[The Prose Works of William Wordsworth by William Wordsworth]@TWC D-Link bookThe Prose Works of William Wordsworth PART III 112/137
A person who had been some time their servant in the latter part of their lives, concluded the panegyric of her mistress by saying to me, 'She was no less excellent than her husband; she was good to the poor; she was good to every thing!' He survived for a short time this virtuous companion.
When she died, he ordered that her body should be borne to the grave by three of her daughters and one grand-daughter; and, when the corpse was lifted from the threshold, he insisted upon lending his aid, and feeling about, for he was then almost blind, took hold of a napkin fixed to the coffin; and, as a bearer of the body, entered the chapel, a few steps from the lowly parsonage. [2] Mr.Walker's charity being of that kind which 'seeketh not her own,' he would rather forego his rights than distrain for dues which the parties liable refused, as a point of conscience, to pay. What a contrast does the life of this obscurely-seated, and, in point of worldly wealth, poorly-repaid Churchman, present to that of a Cardinal Wolsey! 'O 'tis a burthen, Cromwell, 'tis a burthen Too heavy for a man who hopes for heaven!' We have been dwelling upon images of peace in the moral world, that have brought us again to the quiet enclosure of consecrated ground, in which this venerable pair lie interred.

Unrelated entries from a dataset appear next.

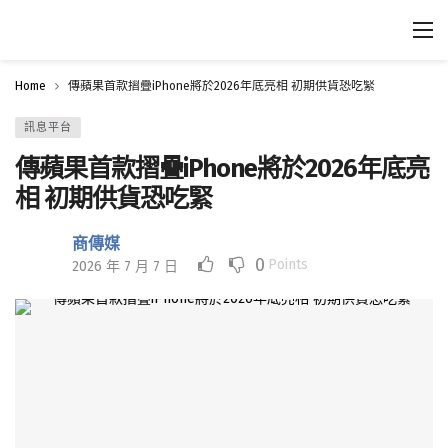
Home
傳蘋果首款摺疊iPhone將於2026年底亮相 初期供貨恐吃緊
訊息平台
傳蘋果首款摺疊iPhone將於2026年底亮
相 初期供貨恐吃緊
商傳媒
0
Points
2026 年 7 月 7 日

The sounding brook, that rolls close by the churchyard, without disturbing feeling or meditation, is now unfortunately laid bare; but not long ago it participated, with the chapel, the shade of some stately ash-trees, which will not spring again.

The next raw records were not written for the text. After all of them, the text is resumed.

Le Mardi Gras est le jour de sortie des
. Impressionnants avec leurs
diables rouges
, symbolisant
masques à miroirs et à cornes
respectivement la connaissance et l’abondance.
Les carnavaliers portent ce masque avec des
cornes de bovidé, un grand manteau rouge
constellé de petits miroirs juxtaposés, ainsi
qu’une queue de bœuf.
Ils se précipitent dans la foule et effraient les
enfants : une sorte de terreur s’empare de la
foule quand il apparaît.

While the spectator from this spot is looking round upon the girdle of stony mountains that encompasses the vale,--masses of rock, out of which monuments for all men that ever existed might have been hewn--it would surprise him to be told, as with truth he might be, that the plain blue slab dedicated to the memory of this aged pair is a production of a quarry in North Wales.
It was sent as a mark of respect by one of their descendants from the vale of Festiniog, a region almost as beautiful as that in which it now lies! Upon the Seathwaite Brook, at a small distance from the parsonage, has been erected a mill for spinning yarn; it is a mean and disagreeable object, though not unimportant to the spectator, as calling to mind the momentous changes wrought by such inventions in the frame of society--changes which have proved especially unfavourable to these mountain solitudes.